Minyus commented 4 years ago

No, the treatment fraction in train and test datasets are used.

For example, if there are 15% of treated samples in train dataset and 14% of treated samples in test dataset, treatment_fraction_train and treatment_fraction_test will be set to 0.15 and 0.14, respectively, if not specified.

Jami1141 commented 4 years ago

I will repeat what you explained as I understood: You mean that when we want to do simulation, we reuse two models (treated and untreated) but now we decide for higher values of uplift scores setting treatment to 1 and for lower values setting treatment to 0. High values for uplift means:

If we don't set any value in "cl.estimate_recommendation_impact", then by default it takes uplifts with highest treatment fraction in train and in test sets and for them setting treatment to1. But when we set treatment to 1 for top treatment fraction in train and test set, the rest of treatments will be 0 and belongs to untreated sample right?

Minyus commented 4 years ago

Yes, treatment is set to 0 if not set to 1 by cl.estimate_recommendation_impact.
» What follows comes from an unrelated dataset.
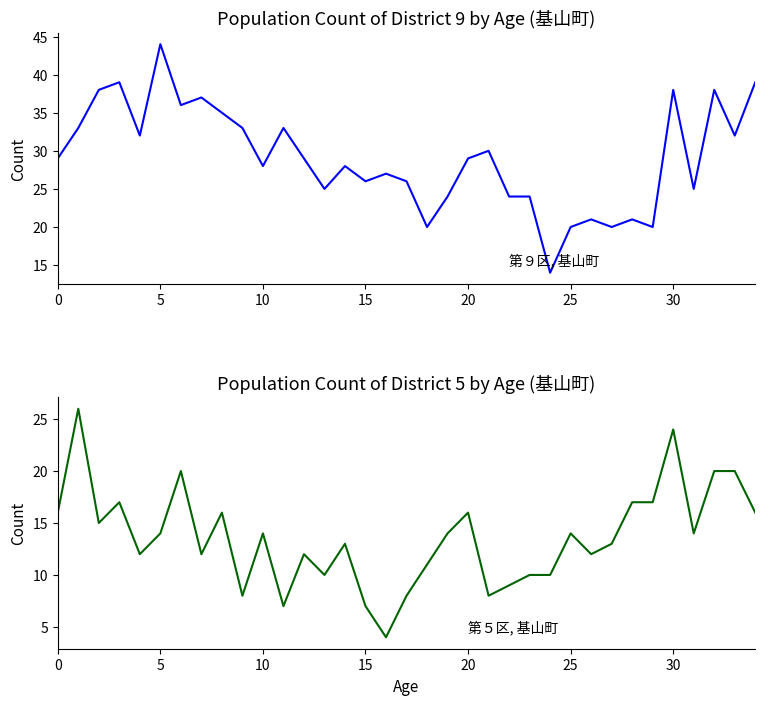

What is the total value across all series at 14?

41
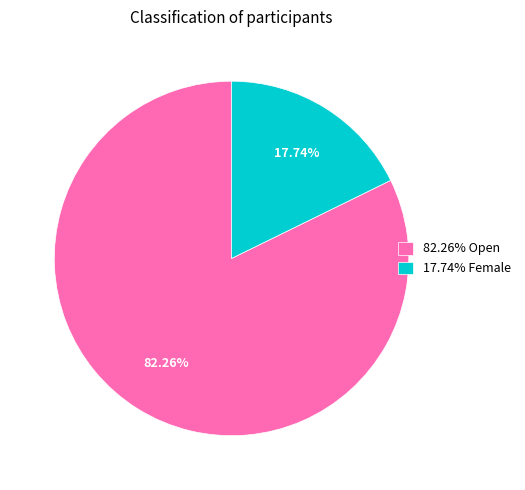

Is there a majority slice in this chart?

Yes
If treatment_fraction_train = 0.20, for examples, 20% of samples with high uplift scores use the model for treated (Treatment = 1) and the rest (80%) of samples with low uplift scores use the model for untreated (Treatment = 0) for prediction.

Jami1141 commented 4 years ago

Ok thank you so much for replying all the questions in details.
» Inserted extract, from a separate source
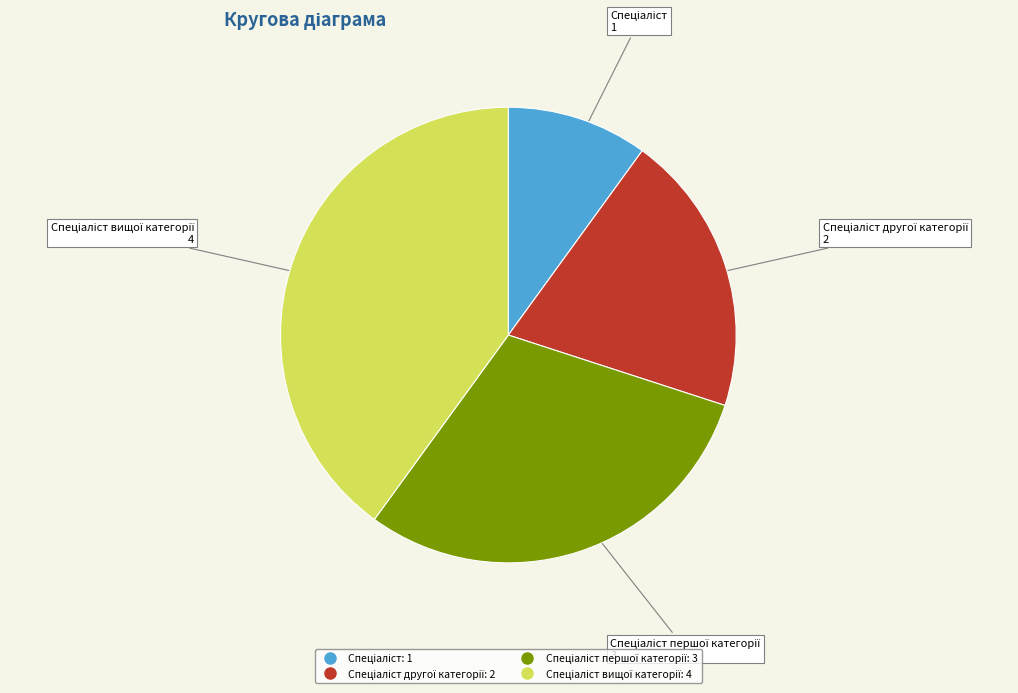

Is there a majority slice in this chart?

No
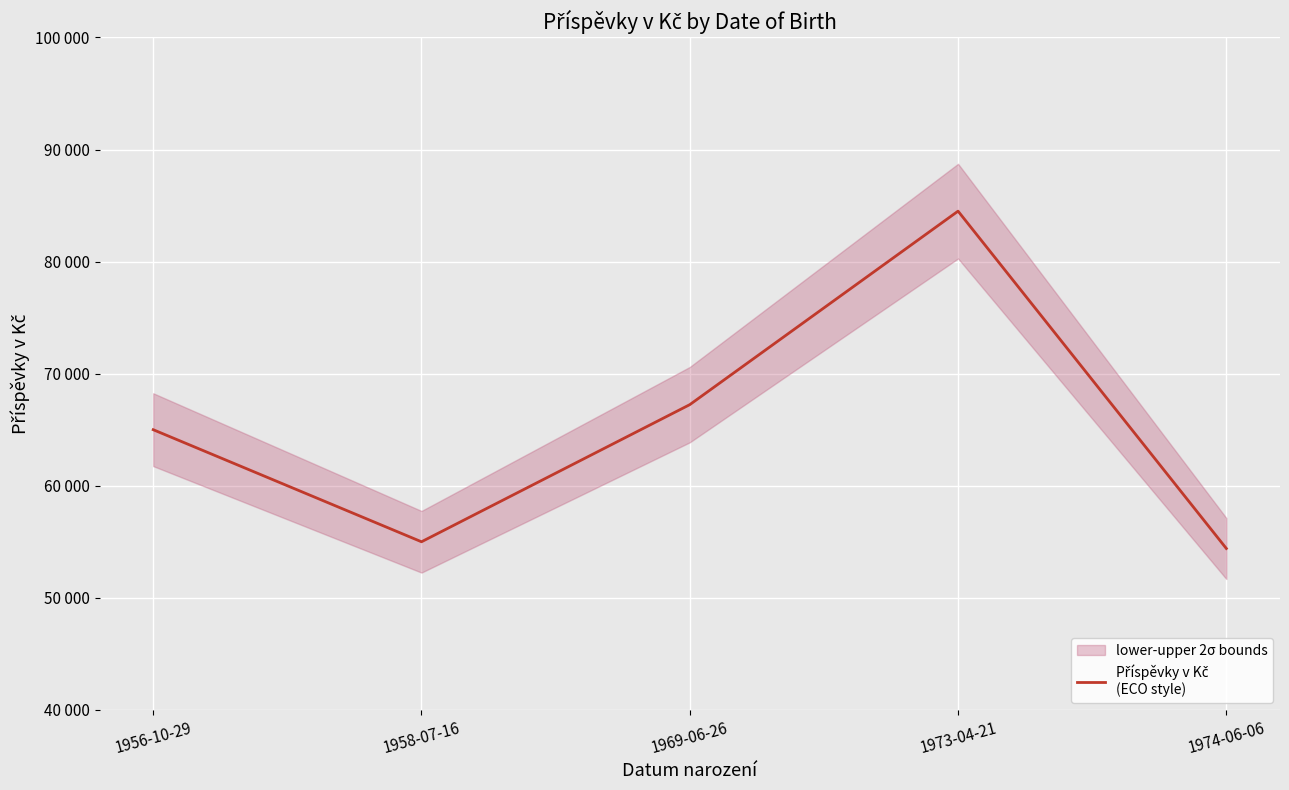

What is the change in value from 1958-07-16 to 1973-04-21?

+29500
Jami1141 commented 4 years ago

Dear Mr Minami,

I have a question about "Predicted improvement rate". You said that this value should be greater than 1 to be able to conclude that there is uplift using Treatment. But is there any range of values to say how this value should change? I mean for example if Predicted improvement rate= 1.3 with when Predicted improvement rate=2.5. what is the difference? Both of them are greater than 1. But the second one has higher value. How much higher will be good?

Thanks in advance, Narges

On Wed, Apr 1, 2020, 16:26 Yusuke Minami notifications@github.com wrote:

I wrote the advantages of CausalLift at:

https://github.com/Minyus/causallift#what-are-the-advantages-of-causallift-package https://github.com/Minyus/causallift#why-causallift-was-developed

It is true that it is impossible to calculate uplift score for one person that can not be treated and untreated at the same time. We can only estimate the uplift score using the features .

The basic concept of supervised learning is that outcome of samples (e.g. customers, patients, etc.) with similar features will be similar.

Uplift Modeling, which works on top of supervised learning, uses the same concept.

Positive uplift score (CATE) means it is estimated that treatment causes outcome. That's why CausalLift is "Causal".

— You are receiving this because you authored the thread. Reply to this email directly, view it on GitHub https://github.com/Minyus/causallift/issues/13#issuecomment-607281922, or unsubscribe https://github.com/notifications/unsubscribe-auth/AO3KM6A2VMLUPHHJ2B74LSTRKNFKRANCNFSM4LYXOW5A .

Minyus commented 4 years ago

The higher the better. There is no range.